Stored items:
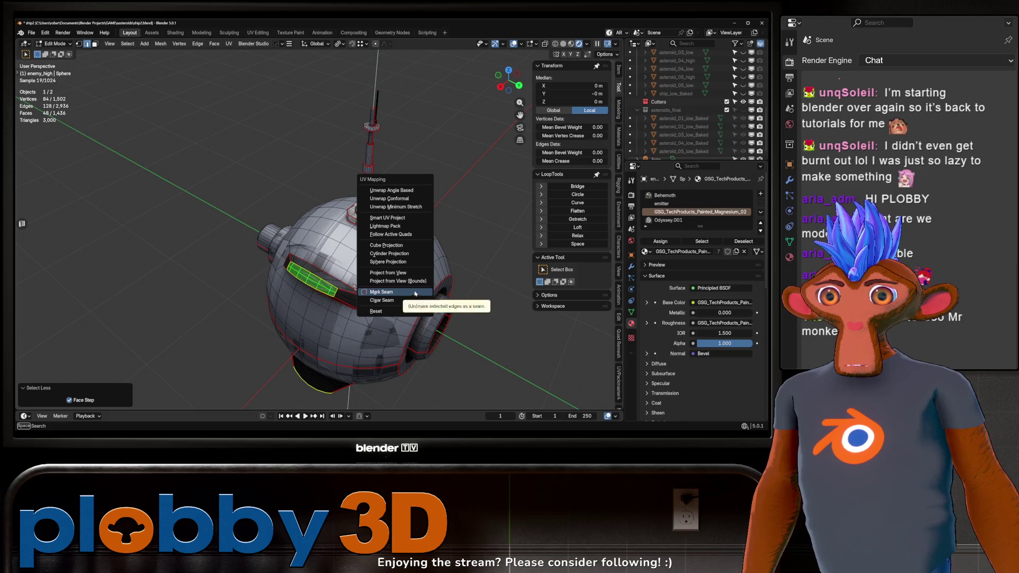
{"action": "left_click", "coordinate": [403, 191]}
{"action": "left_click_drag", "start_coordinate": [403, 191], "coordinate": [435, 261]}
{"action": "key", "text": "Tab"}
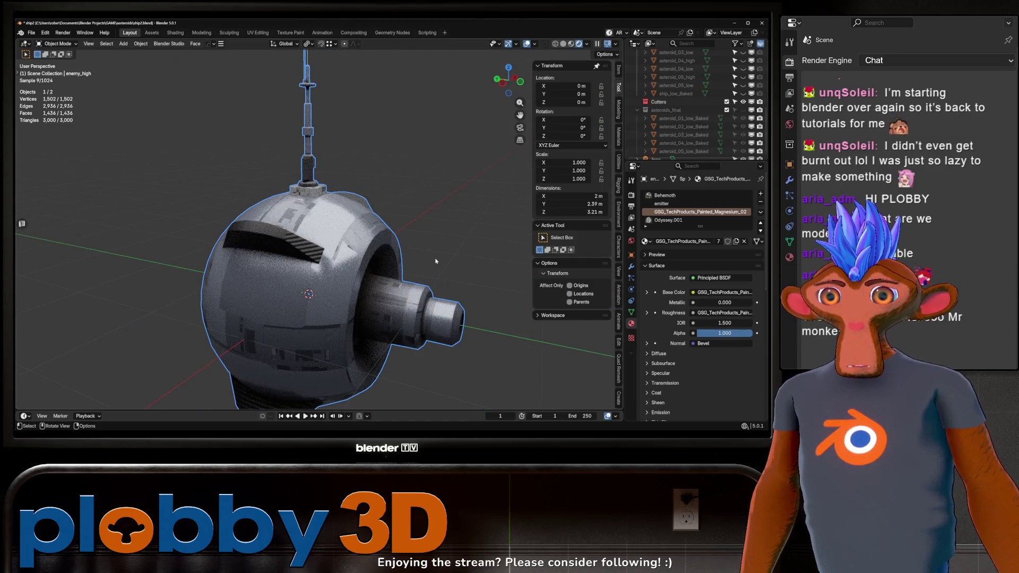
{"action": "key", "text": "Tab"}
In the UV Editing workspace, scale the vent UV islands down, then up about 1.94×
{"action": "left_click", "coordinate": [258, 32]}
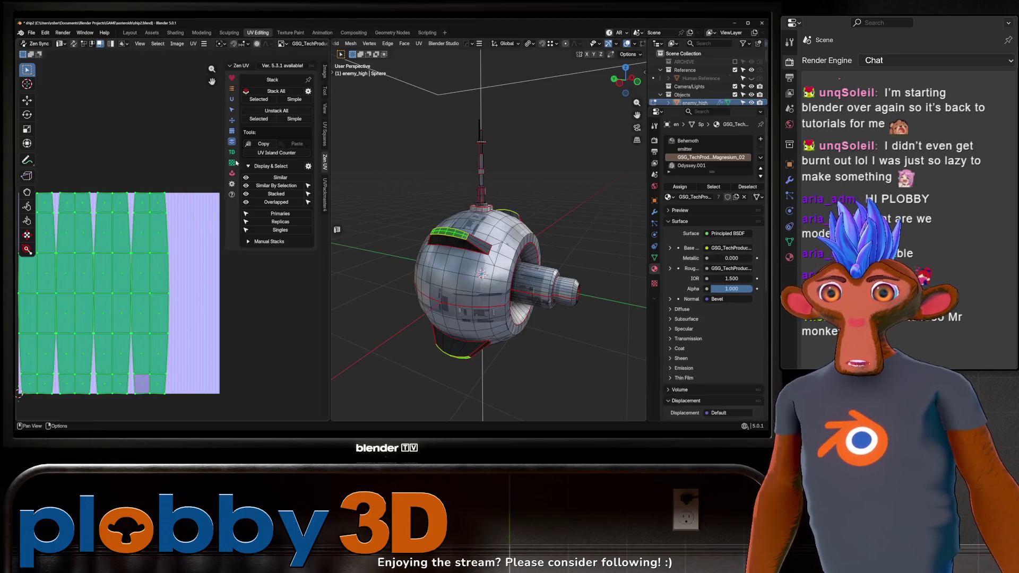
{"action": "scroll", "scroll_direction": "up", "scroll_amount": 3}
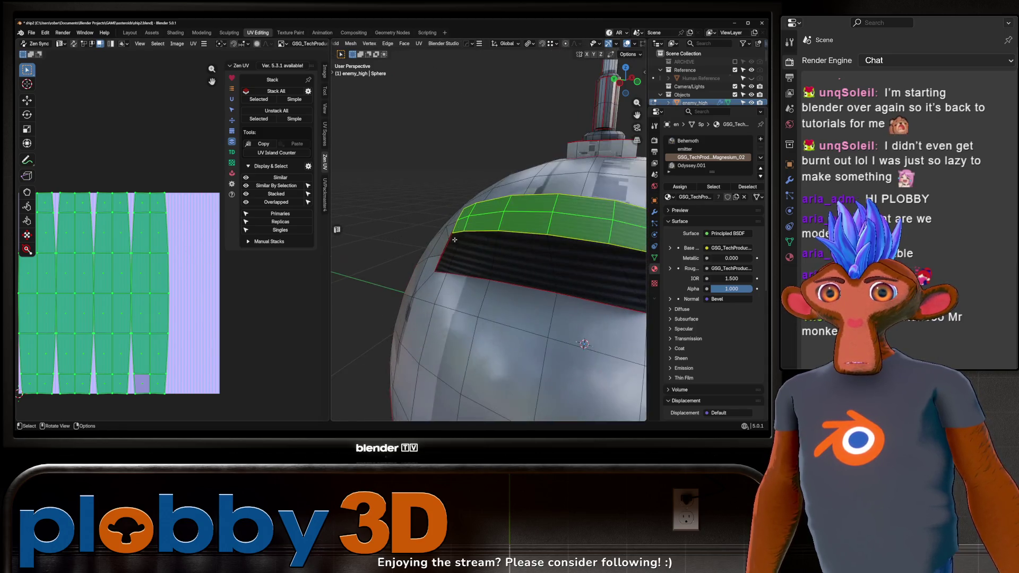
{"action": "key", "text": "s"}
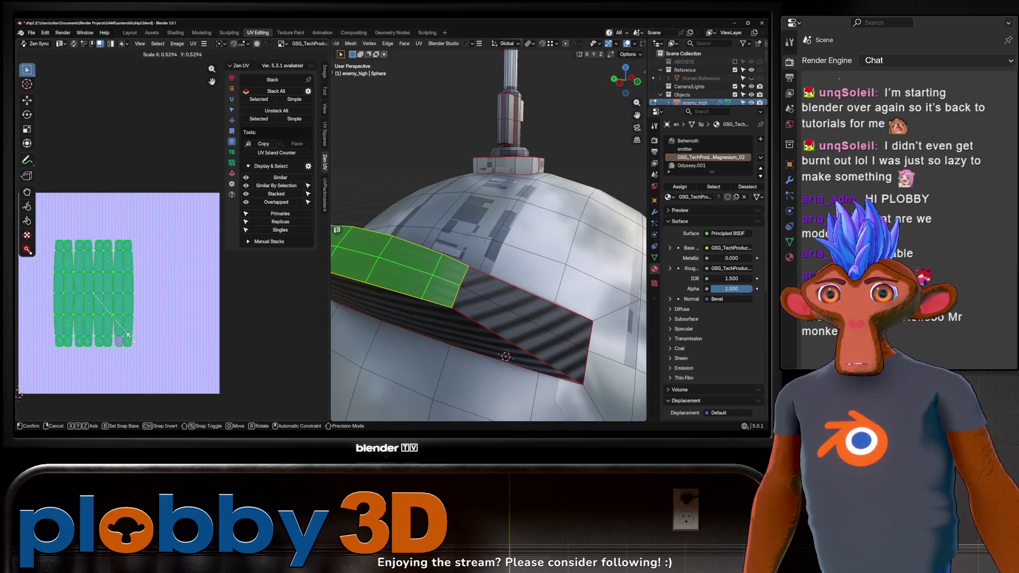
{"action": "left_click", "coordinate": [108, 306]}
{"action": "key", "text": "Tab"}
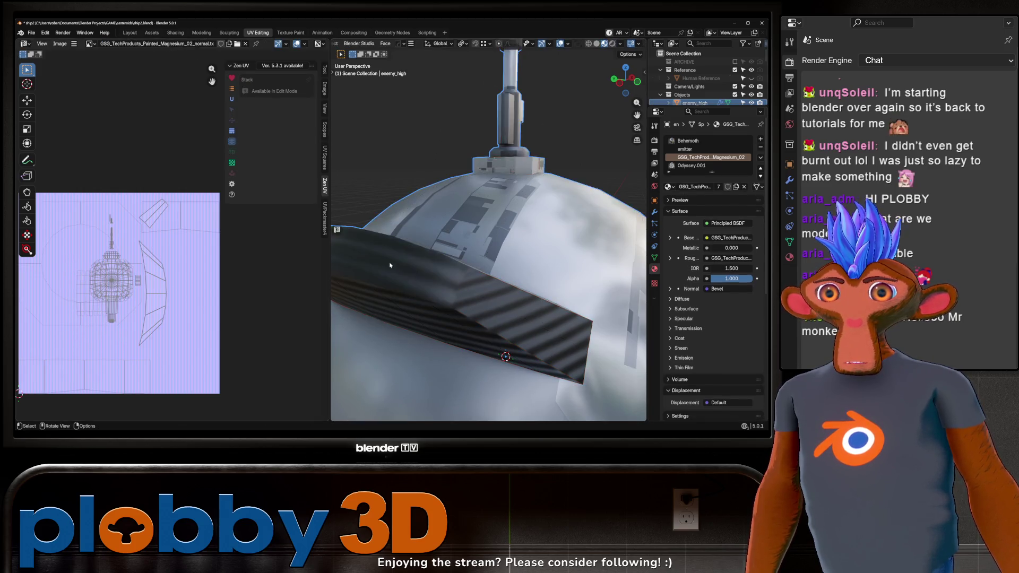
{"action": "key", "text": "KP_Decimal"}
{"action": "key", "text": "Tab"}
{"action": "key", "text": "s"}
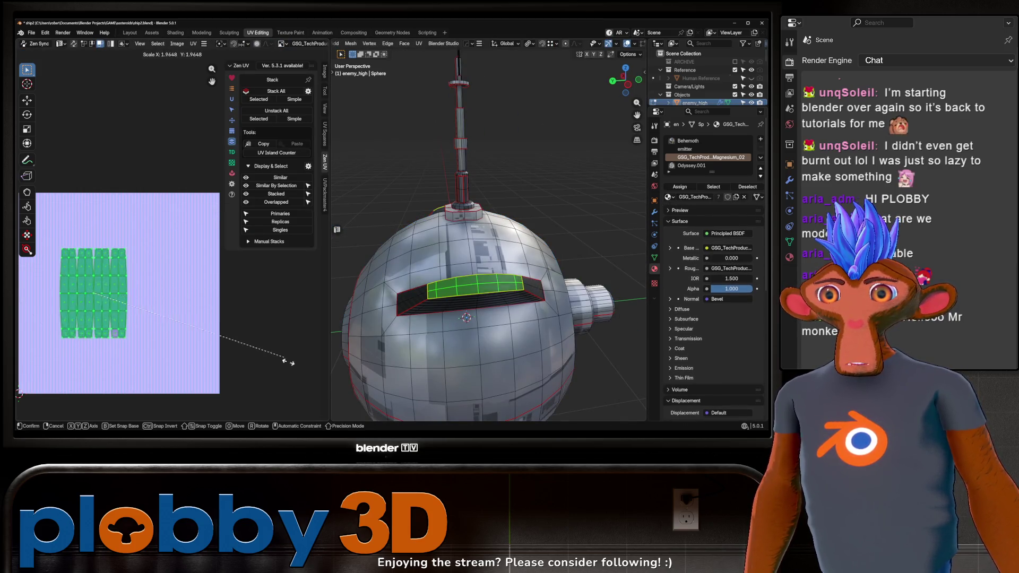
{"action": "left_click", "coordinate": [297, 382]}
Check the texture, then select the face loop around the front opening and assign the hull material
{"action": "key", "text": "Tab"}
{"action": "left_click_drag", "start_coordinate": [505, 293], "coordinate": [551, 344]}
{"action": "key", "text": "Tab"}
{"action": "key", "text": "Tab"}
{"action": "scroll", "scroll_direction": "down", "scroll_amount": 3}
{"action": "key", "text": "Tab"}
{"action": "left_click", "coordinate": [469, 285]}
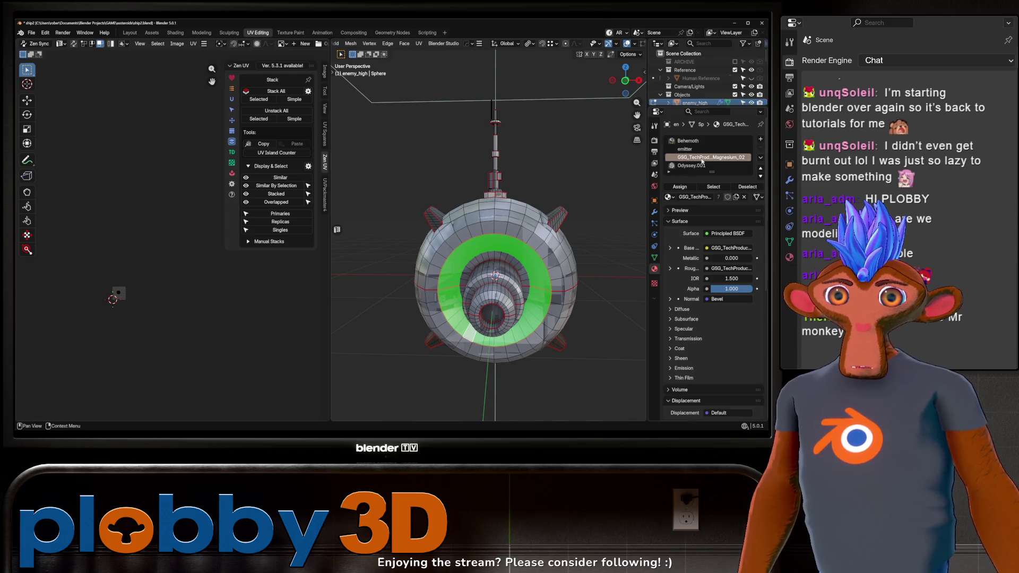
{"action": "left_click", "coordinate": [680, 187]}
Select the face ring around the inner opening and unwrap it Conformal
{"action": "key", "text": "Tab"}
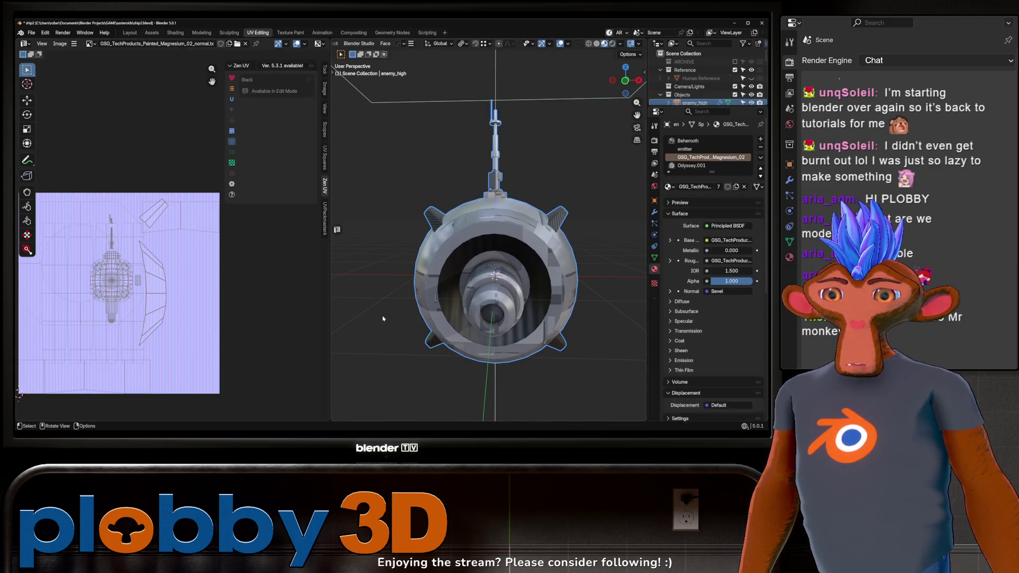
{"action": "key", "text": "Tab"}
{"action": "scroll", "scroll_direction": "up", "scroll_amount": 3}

*WORK REQUEST*
Copy from the entries only those lines that hold the word "around".

*SOLUTION TO THIS TASK*
Check the texture, then select the face loop around the front opening and assign the hull material
Select the face ring around the inner opening and unwrap it Conformal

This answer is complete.